Gus est secrétaire de rédaction, donc symboliquement le gardien du temple. Intègre et perfectionniste, il est prêt à ne pas dormir une nuit par peur de la coquille (on fait aussi ça à L’ouvreuse) (ndsr : hein ?). Lorsqu’on a suivi durant quatre annnées la série, on connaît l’obsession de David Simon pour le détail et le parallèle paraît d’autant plus évident. Le co-créateur de Sur Ecoute est un mix entre Haynes et Twigg. Un parallèle achevé lorsque le secrétaire de rédaction n’hésite pas à rappeler à ses confrères qu’ils ont besoin de contexte pour traiter le problème des écoles, chose que Simon n’a pas manqué de rappeler dans les saisons précédentes. Le supérieur de Haynes lui rétorque qu’ils ne veulent pas d’une "série insipide détaillant les malaises de la société", mais du Dickensien, quelque chose qui puisse accrocher le lecteur. Il ajoute qu'en contexte, l’histoire serait moins intéressante mais beaucoup plus utile car moins lue. Du contexte, on en a eu durant cinq ans de Sur Ecoute, et les auteurs ont réussi à rendre toutes ces histoires passionnantes, faisant par la même mentir ce discours de mise à niveau des salles de rédaction. Il reste cependant beaucoup de bons journalistes tels que la jeune Alma et cette saison décrit une rédaction vivante qui n’hésite pas à se remettre en question. Mais comme ces gens ne tiendront pas les rênes, la situation est autant amenée à perdurer que pour les autres institutions visitées par la série. Les plus impliqués seront condamnés à l’exil ou à la stagnation car la presse est un peu le quatrième larron, un autre élément du jeu.

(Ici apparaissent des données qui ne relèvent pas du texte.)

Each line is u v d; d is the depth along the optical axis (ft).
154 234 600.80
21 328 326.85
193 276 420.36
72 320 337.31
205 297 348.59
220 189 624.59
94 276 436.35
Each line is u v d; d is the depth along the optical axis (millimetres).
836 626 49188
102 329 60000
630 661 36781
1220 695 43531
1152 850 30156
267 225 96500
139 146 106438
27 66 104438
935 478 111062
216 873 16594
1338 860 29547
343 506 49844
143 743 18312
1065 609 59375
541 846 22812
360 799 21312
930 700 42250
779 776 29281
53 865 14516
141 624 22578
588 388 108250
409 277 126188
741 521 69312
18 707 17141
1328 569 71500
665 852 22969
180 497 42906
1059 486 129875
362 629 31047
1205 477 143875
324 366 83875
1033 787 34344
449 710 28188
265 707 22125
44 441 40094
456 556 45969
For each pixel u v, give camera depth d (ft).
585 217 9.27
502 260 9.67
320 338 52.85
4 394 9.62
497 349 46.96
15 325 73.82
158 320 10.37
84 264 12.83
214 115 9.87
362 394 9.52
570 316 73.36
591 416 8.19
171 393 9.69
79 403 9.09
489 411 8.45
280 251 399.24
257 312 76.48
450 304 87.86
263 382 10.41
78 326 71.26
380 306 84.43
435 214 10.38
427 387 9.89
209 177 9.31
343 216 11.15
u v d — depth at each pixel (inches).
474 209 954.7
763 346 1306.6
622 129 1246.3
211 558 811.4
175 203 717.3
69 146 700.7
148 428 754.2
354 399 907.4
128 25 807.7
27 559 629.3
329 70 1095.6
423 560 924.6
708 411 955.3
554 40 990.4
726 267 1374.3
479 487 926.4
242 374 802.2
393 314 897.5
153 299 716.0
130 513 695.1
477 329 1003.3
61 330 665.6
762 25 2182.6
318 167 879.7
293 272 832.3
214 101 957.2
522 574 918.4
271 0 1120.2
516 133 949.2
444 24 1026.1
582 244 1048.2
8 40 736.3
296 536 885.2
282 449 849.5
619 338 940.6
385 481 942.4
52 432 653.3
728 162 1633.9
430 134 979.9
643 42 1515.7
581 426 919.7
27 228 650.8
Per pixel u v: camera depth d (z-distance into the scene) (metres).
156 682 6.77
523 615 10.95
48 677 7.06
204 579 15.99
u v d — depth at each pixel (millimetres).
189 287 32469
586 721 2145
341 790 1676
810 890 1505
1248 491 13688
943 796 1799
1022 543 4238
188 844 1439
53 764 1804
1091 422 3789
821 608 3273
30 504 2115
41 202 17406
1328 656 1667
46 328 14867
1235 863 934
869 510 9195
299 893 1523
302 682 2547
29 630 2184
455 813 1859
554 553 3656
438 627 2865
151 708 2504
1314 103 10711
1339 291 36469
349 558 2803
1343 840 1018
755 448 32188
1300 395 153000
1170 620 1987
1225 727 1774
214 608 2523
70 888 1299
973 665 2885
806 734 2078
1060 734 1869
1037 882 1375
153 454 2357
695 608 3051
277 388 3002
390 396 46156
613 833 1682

Ainsi le plus grand falsificateur du lot, l’ambitieux Scott Templeton, verra son étoile briller lorsqu’un mystérieux tueur en série de SDF arrivera en ville, lui-même étant loin de se douter qu’un autre menteur lui sert la soupe. Au lieu de la dévoiler la grande illusion créée par McNulty, la presse contribuera à la colporter.
LE BON, LA BRUTE ET LE MENTEUR
"The bigger the lie, the more they believe"
Bunk Moreland
Comme le veut la coutume de la série, la première scène annonce les ambitions de la saison : ici un test bidon sur une photocopieuse détecteur de mensonge à ses heures introduit le thème de la manipulation de la vérité pour parvenir à ses fins. Par une analogie limpide, on nous compare le système des flics pour obtenir des aveux et son implication dans le monde réel pour obtenir des résultats. Faut-il se mettre dans l’illégalité pour duper les escrocs ? Que faire quand on doit coincer le pire salaud qui existe ? Et si quelqu’un pouvait mentir à bon escient pour obtenir un résultat rendu impossible par les institutions ? L’intrigue de cette saison sera un mensonge, avec la complicité du spectateur. Une façon d’insister une fois de plus sur l’illusion entretenue et le rôle de chacun dans le maintien de celle-ci.
Posons d’abord le contexte. La dissolution de la Major Crimes faute de moyens lance le coup d’envoi d’un retrait de la surveillance de Marlo. Les corners redeviennent des zones de non droit, un western total où tous les coups sont permis. Le petit roi et son armée n’ont plus de liens et il peut supprimer un à un ceux qui se mettent au travers de son chemin. Mais quelqu’un va décider de mettre fin à cette situation. Ce quelqu’un c’est notre irlandais Jimmy McNulty. Bien sagement retiré avec Bea et ses enfants dans la saison 4, il revient ici plus en forme que jamais et fidèle à sa légende. Lassé des concessions qui ont dû être faites et de l’impasse sur l’enquête des vacants, il décide d’exploser les règles et se lance à son tour dans le western. L’espace d’une saison, Marlo contrôlera la rue et McNulty contrôlera la police, le premier ayant toujours un flingue d’avance et le second un plus grand mytho dans sa besace.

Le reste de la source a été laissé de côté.